Phnompenh (ANTARA News) - Relawan mengeluarkan kursi dari ruang kelas di sekolah dasar Toul Kork di Phnompenh, ibu kota Kamboja, menggantinya dengan bangku kayu dan mengubah ruang itu menjadi tempat pemungutan suara menjelang pemilihan umum.

"Saya yakin, pemilih akan datang memberikan suara," kata Yos Vanthan, kepala panitia pemilihan di sekolah itu, kepada Reuters.

Penentang Hun Sen menyerukan boikot, dengan mengatakan bahwa tanpa ada oposisi nyata terhadap pemerintah, pemilihan umum itu akan memalukan.

Pemungutan suara bukan kewajiban, tetapi pihak berwenang memperingatkan bahwa siapa pun memboikot pemungutan suara akan dilihat sebagai "pengkhianat".

Sebanyak 19 partai politik bertarung melawan Partai Rakyat Kamboja (CPP) pimpinan Hun Sen tetapi tak satupun yang sangat kritis terhadap perdana menteri itu atau pemerintah.

Tantangan utamanya Partai Penyelamat Nasional Kamboja (CNRP), yang kalah tipis dalam pemilihan sebelumnya tahun 2013, dibubarkan Mahkamah Agung tahun lalu dan banyak dari wakil-wakilnya di parlemen dilarang berpolitik selama lima tahun.

Hun Sen, mantan panglima Khmer Merah yang akhirnya membelot dari rezim Pol Pot yang bengis, telah berkuasa selama lebih 30 tahun dan perdana menteri terlama berkuasa di dunia.

Banyak pemimpin CNRP melarikan diri dan berada di pengasingan di luar negeri dan pemimpinnya, Kem Sokha, dijebloskan ke penjara pada September atas tuduhan pengkhianatan, menjadikan Hun Sen, yang telah berkuasa 33 tahun, tanpa lawan berarti.

Para pejabat mengatakan mereka berharap tak akan ada kekerasan pada hari pemungutan suara, tapi pekan lalu pihak berwenang menunjukkan kekuasaan, dengan polisi memperlihatkan peralatan antihuru-hara dan senjata serbu di ibu kota dalam suatu langkah untuk menakut-nakuti protes-protes di jalan.

Polisi pada Sabtu menahan empat petani dan menuduh mereka menanam sebuah granat di satu tempat pemungutan suara di Provinsi Preah Vihear di bagian utara Kamboja, kata Kepala kepolisian Daerah Ying Samnang dalam suatu laporan. Granat tersebut tak meledak.

Dim Sovannarom, seorang juru bicara Komite Pemilihan Nasional, yang memeriksa SD Toul Kork di komune Boeung Kak 1 Sabtu, mengatakan komisi berharap lebih 60 persen pemilih yang terdaftar memberikan suara.

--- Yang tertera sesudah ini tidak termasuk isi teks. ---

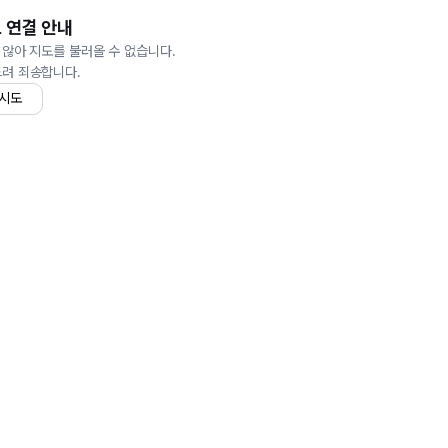
 연결 안내
 않아 지도를 불러올 수 없습니다.
드려 죄송합니다.
 시도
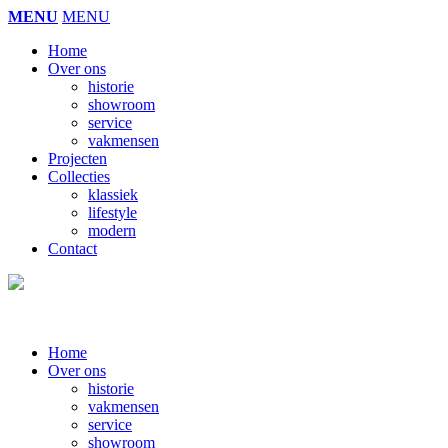
MENU
MENU
Home
Over ons
historie
showroom
service
vakmensen
Projecten
Collecties
klassiek
lifestyle
modern
Contact
Home
Over ons
historie
vakmensen
service
showroom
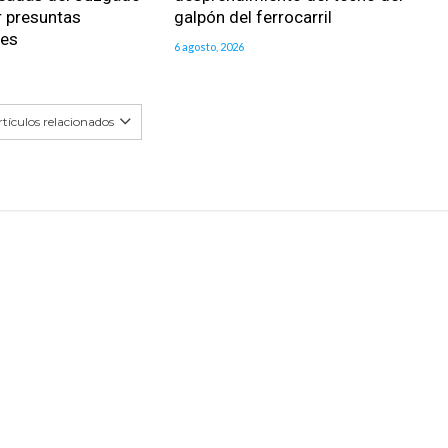
r presuntas
galpón del ferrocarril
des
6 agosto, 2026
tículos relacionados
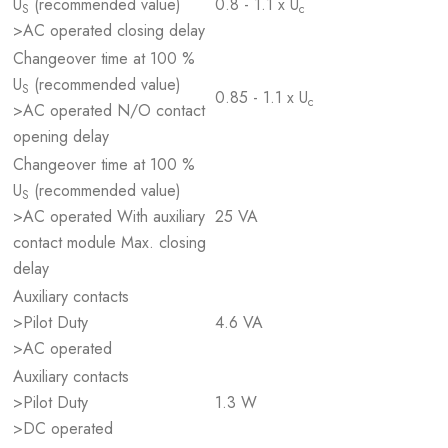
U
(recommended value)
0.8 - 1.1 x U
S
c
>AC operated closing delay
Changeover time at 100 %
U
(recommended value)
S
0.85 - 1.1 x U
c
>AC operated N/O contact
opening delay
Changeover time at 100 %
U
(recommended value)
S
>AC operated With auxiliary
25 VA
contact module Max. closing
delay
Auxiliary contacts
>Pilot Duty
4.6 VA
>AC operated
Auxiliary contacts
>Pilot Duty
1.3 W
>DC operated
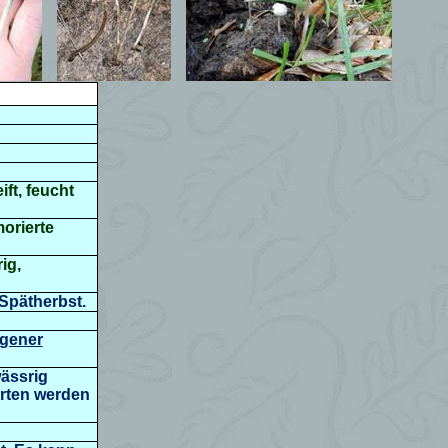
ift, feucht
orierte
ig,
Spätherbst.
gener
wässrig
Arten werden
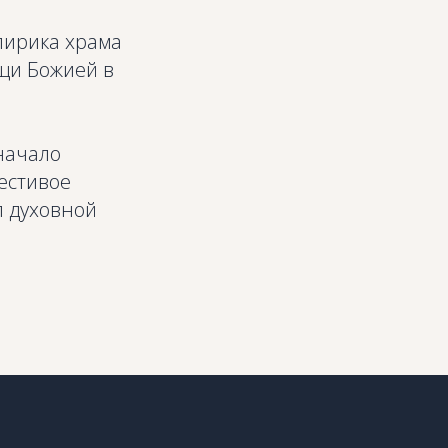
лирика храма
щи Божией в
начало
естивое
л духовной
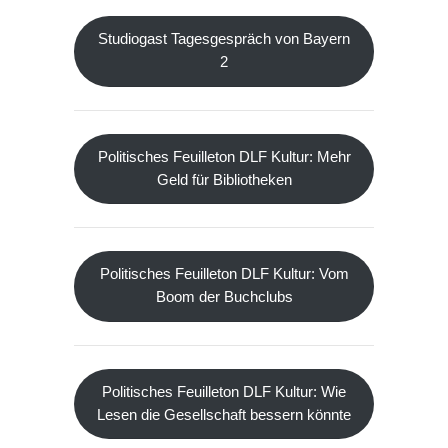
Studiogast Tagesgespräch von Bayern
2
Politisches Feuilleton DLF Kultur: Mehr
Geld für Bibliotheken
Politisches Feuilleton DLF Kultur: Vom
Boom der Buchclubs
Politisches Feuilleton DLF Kultur: Wie
Lesen die Gesellschaft bessern könnte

Dalam pemilihan tahun 2013, hampir 70 persen pemilih memberikan suara mereka di seluruh negara.

"Kami berharap lebih 60 persen (pemilih berikan suara) di seluruh negeri," kata Dim Sovannarom kepada wartawan, sebelum mengecek kotak-kotak pemungutan suara yang terbuat dari metal bantuan pemerintah Jepang.

Tetapi, beberapa warga Kamboja memandang pemilihan umum itu tidak berarti dan sedikit orang memberikan suara akan mempengaruhi klaim CPP bagi keabsahannya.